Making Gains on Pain
South Miami’s American Stem Cell Research Center uses the body’s own healing power to help it overcome a variety of ailments
Just off Red Road in South Miami, people who suffer from any number of ailments—from aches and pains to more-serious conditions like brain injuries and kidney disease—use their own bodies to treat themselves.
It happens inside the American Stem Cell Research Center, which celebrated the opening of a 3,500-square-foot regenerative medicine clinic in South Miami in 2017. There, patients use their own stem cells to alleviate—and sometimes eliminate—autoimmune, orthopedic, degenerative and even neurological conditions.
“Your body uses stem cells all day to keep you alive,” says Michelle Parlo, the center’s director of clinical operations. “You can’t live an hour without functioning stem cells. What we do is take them from one place in the body and put them directly where we want them to be working—like the hip, elbow or foot.”
Regenerative medicine is more than just harvesting healthy cells and transplanting them to inflamed areas; it also incorporates intravenous nutrition, diet counseling and blood samples. Through a blend of treatments, patients often are able to improve their quality of life and conquer chronic pain.
“Wherever you have inflammation, your body calls for help,” Parlo says. “Stem cells work on what’s most critical to keep you alive. If you didn’t get enough sleep or you drank too much, that’s what they’ll be used for. Priority for healing chronic pain, like an old knee injury, gets moved to the back compared to what needs to be healed right away for survival.”
Think of it as cleaning out a cluttered closet, Parlo says. “There’s never enough time. Maybe if you had all the resources and some more time, those chronic issues would heal,” she says. “As children, there’s not much to fix. But as you get older, everything takes more time and effort.”
Parlo, who has worked in the field for more than four years, says the results can be life-changing. She says patients have begun walking after using wheelchairs, and multiple sclerosis patients have found new strength. One patient who had been struck by lightning, she says, regained some of his vision after repeated treatments.
All new patients receive a screening before their first treatment, in which the center’s medical staff determines which therapies are best-suited for an individual. Once treatment begins, some patients experience side effects that include low-grade fever, lightheadedness and dizziness, Parlo says. Most treatments last for less than five minutes.
Treatments are not covered by insurance, however. Procedures average $6,000, but Parlo says the center offers payment and financing plans. “We will do whatever we can to help someone get treated,” she says.

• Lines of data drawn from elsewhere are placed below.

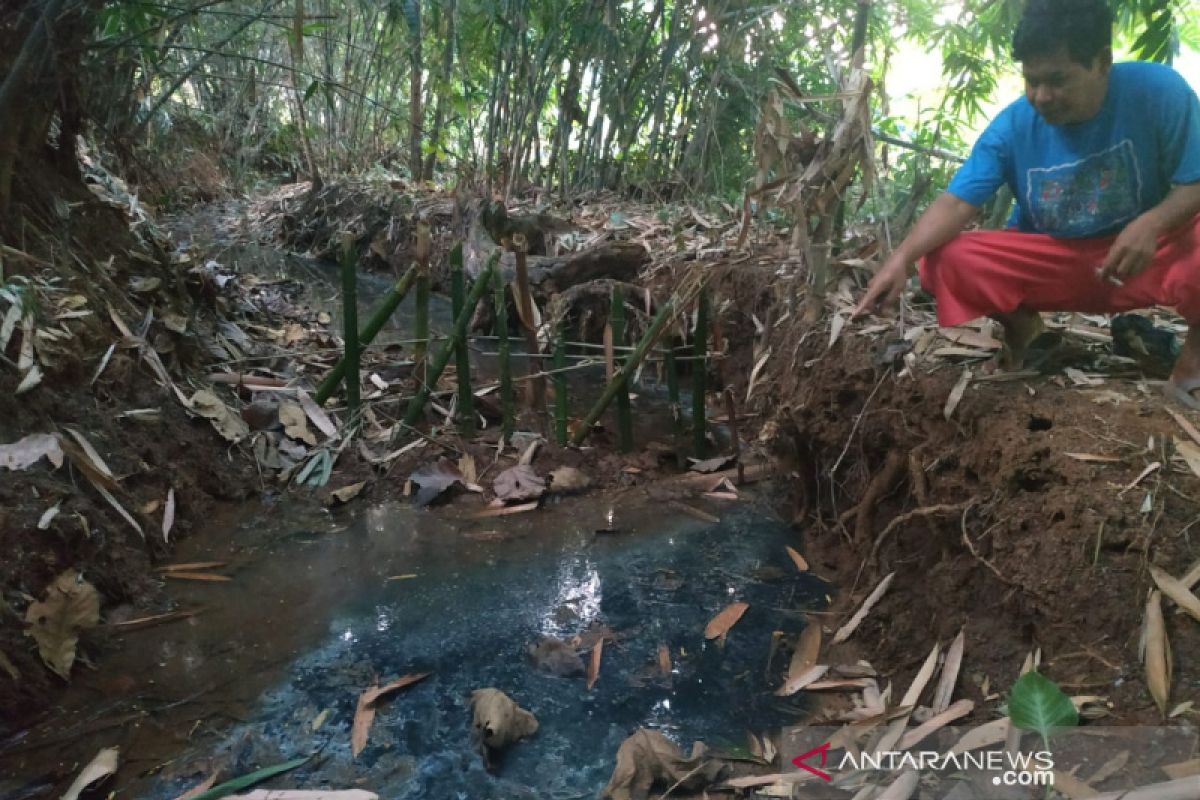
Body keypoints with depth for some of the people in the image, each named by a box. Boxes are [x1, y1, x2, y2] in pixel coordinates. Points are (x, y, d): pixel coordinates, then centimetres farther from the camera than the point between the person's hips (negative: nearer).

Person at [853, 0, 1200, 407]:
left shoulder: (1158, 91, -18)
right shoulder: (1012, 127, -14)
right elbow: (957, 202, -21)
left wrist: (1152, 224, -36)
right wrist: (901, 257, -39)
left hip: (1149, 249, -2)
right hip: (1052, 262, 3)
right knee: (943, 263, -20)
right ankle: (1021, 329, 10)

The center, which also has offices in Dallas and Los Angeles, has treated thousands of patients since its 2001 opening, Parlo says. Last year, for example, retired professional basketball player John Salley sought treatment for ligament damage.
“Stem cell treatments have gotten a lot more mainstream,” she says. “There’s a lot more research out there that supports what we’re doing. All we’re doing is giving the body some extra help and resources to rehabilitate areas of pain.”